Exercise text »

Mechanical and Transport Properties of Carbon Nanotube Systems

Abstract

The mechanical and transport properties of carbon nanotube systems are studied by large-scale ab initio, tight-binding and classical molecular dynamics simulations. The ultimate strength of carbon nanotubes is investigated theoretically. While the formation energy of strain-induced topological defects determines the thermodynamic limits of the elastic response and of mechanical resistance to applied tension, it is found that the activation barriers for the formation of such defects are much larger than estimated previously. The theoretical results indicate a substantially greater resilience and strength, and show that the ultimate strength limit of carbon nanotubes has yet to be reached experimentally. Carbon nanotubes are indeed the strongest material known. The electronic transport in a new type of carbon nanotube material: carbon nanotube-metal cluster assembly is investigated for gas absorption. For an Al cluster attached to a metallic nanotube, we have observed that its electrical response dramatically changes upon NH3 adsorption onto the metal cluster. For a semiconducting nanotube-Al cluster assembly, the same gas adsorption enhances the system's conductivity. The results of our ab initio simulations explain the observed behavior in terms of interactions between the molecular species and the nanotube-cluster system, where successive charge transfers between the components tailor the electronic and transport properties. Carbon nanotubemetal cluster assemblies could be a new type of nanotube-based chemical/biological sensors.

What is required »
Copy the whole carbon nanotube text word for word.

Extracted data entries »
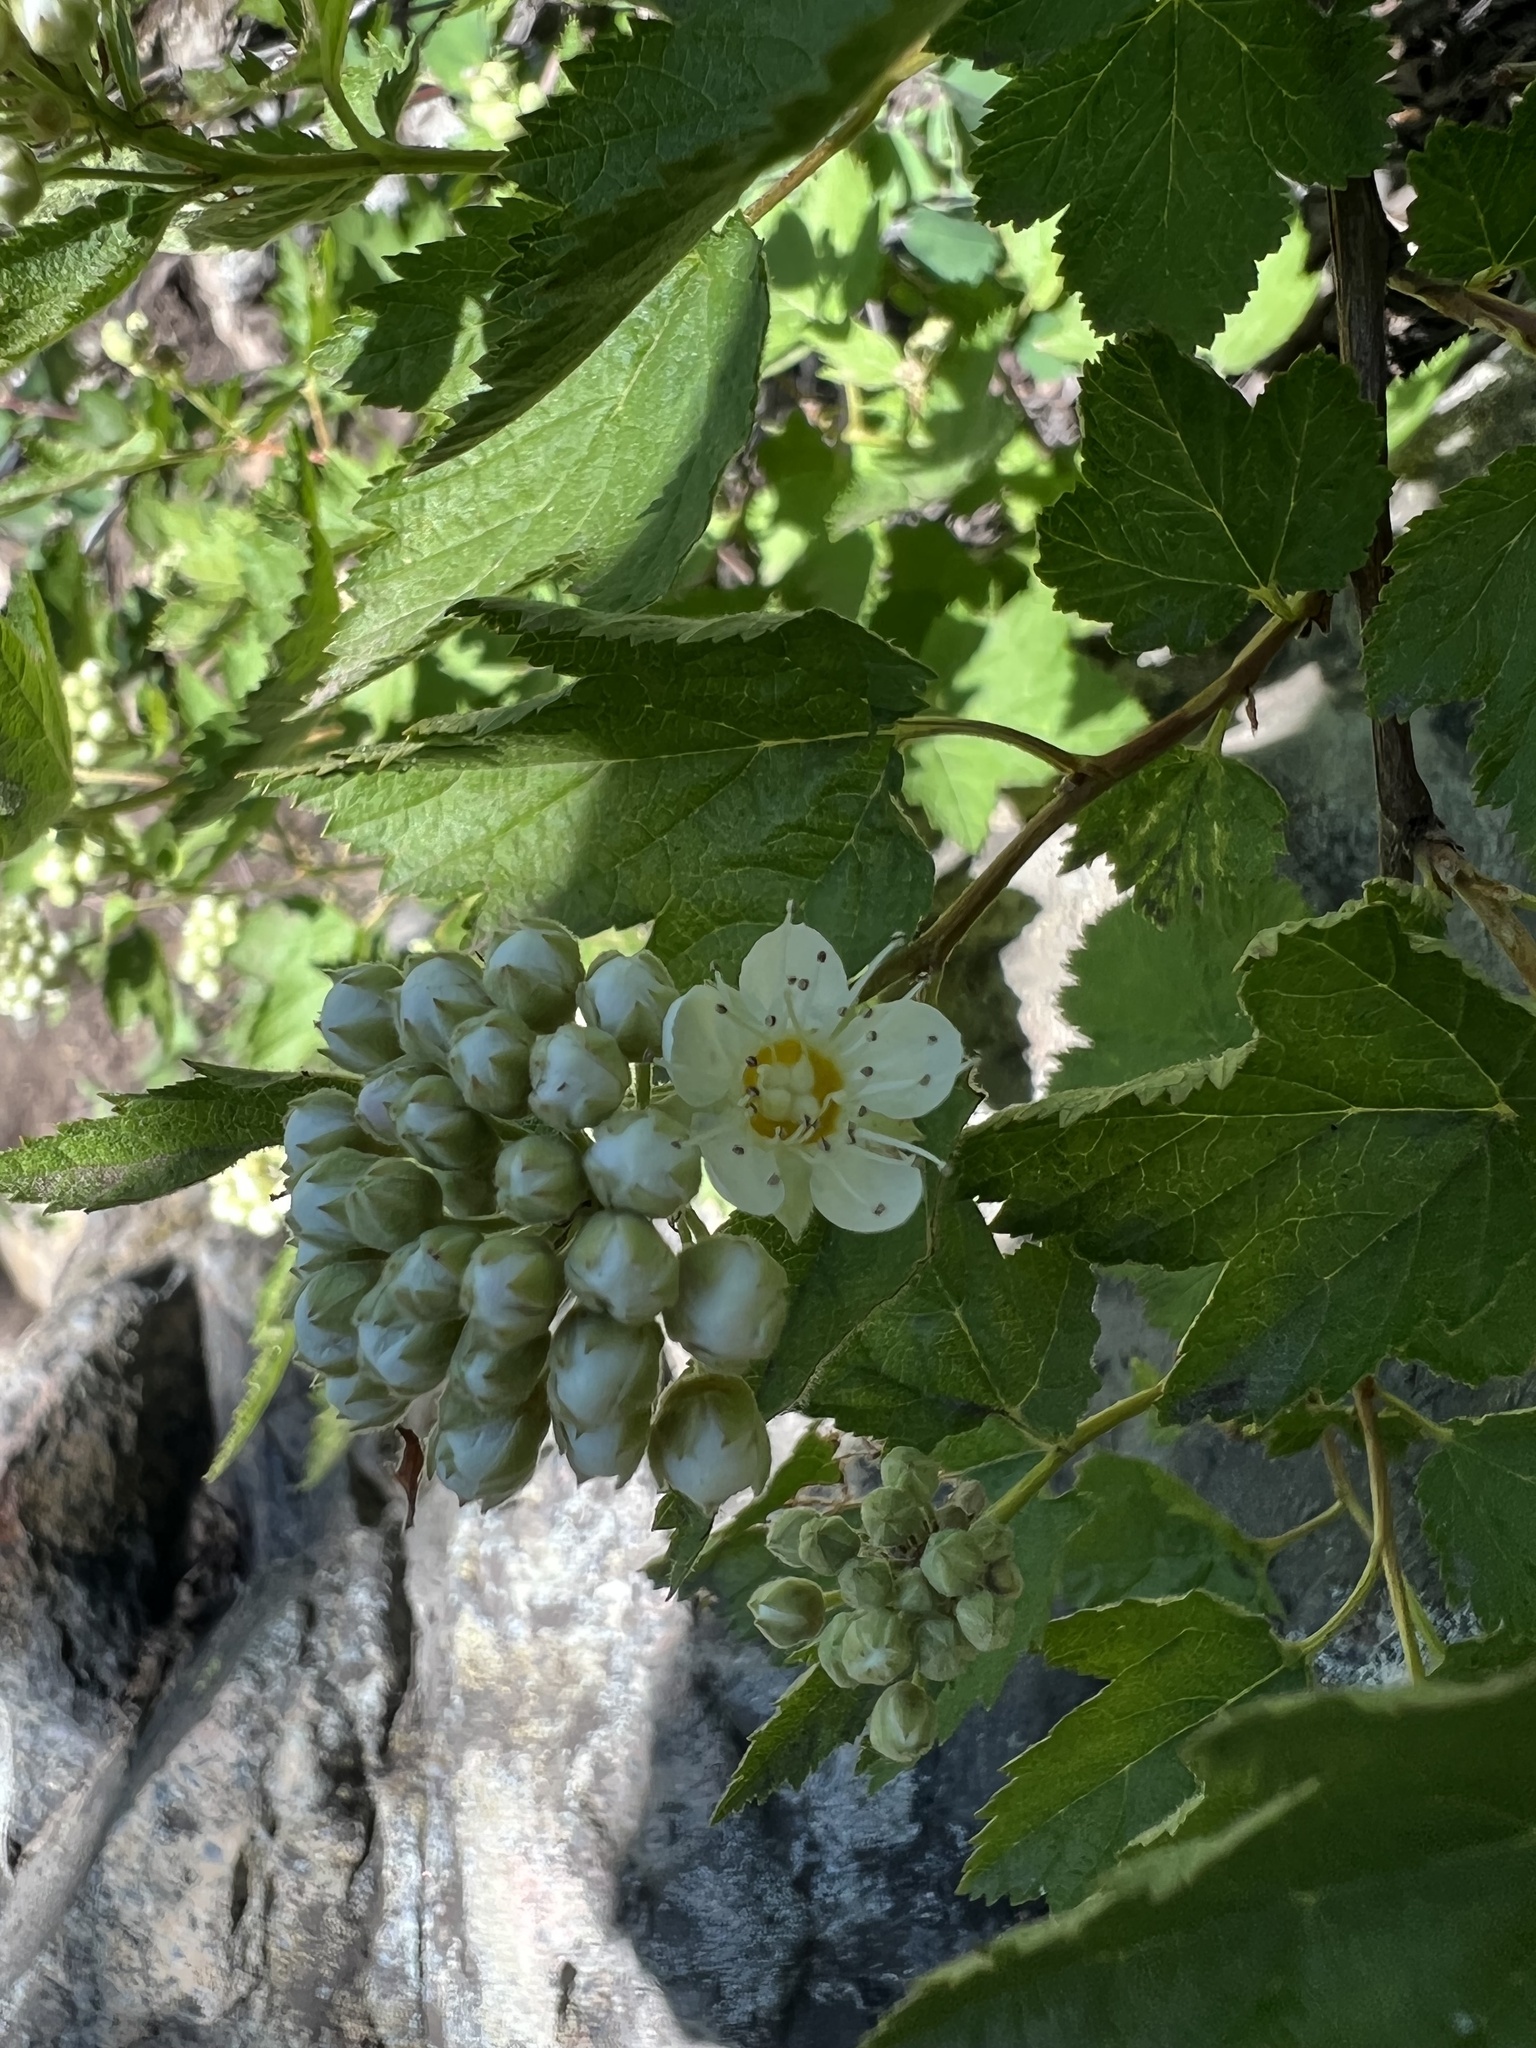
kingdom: Plantae
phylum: Tracheophyta
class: Magnoliopsida
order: Rosales
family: Rosaceae
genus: Physocarpus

Answer area »
Mechanical and Transport Properties of Carbon Nanotube Systems

Abstract

The mechanical and transport properties of carbon nanotube systems are studied by large-scale ab initio, tight-binding and classical molecular dynamics simulations. The ultimate strength of carbon nanotubes is investigated theoretically. While the formation energy of strain-induced topological defects determines the thermodynamic limits of the elastic response and of mechanical resistance to applied tension, it is found that the activation barriers for the formation of such defects are much larger than estimated previously. The theoretical results indicate a substantially greater resilience and strength, and show that the ultimate strength limit of carbon nanotubes has yet to be reached experimentally. Carbon nanotubes are indeed the strongest material known. The electronic transport in a new type of carbon nanotube material: carbon nanotube-metal cluster assembly is investigated for gas absorption. For an Al cluster attached to a metallic nanotube, we have observed that its electrical response dramatically changes upon NH3 adsorption onto the metal cluster. For a semiconducting nanotube-Al cluster assembly, the same gas adsorption enhances the system's conductivity. The results of our ab initio simulations explain the observed behavior in terms of interactions between the molecular species and the nanotube-cluster system, where successive charge transfers between the components tailor the electronic and transport properties. Carbon nanotubemetal cluster assemblies could be a new type of nanotube-based chemical/biological sensors.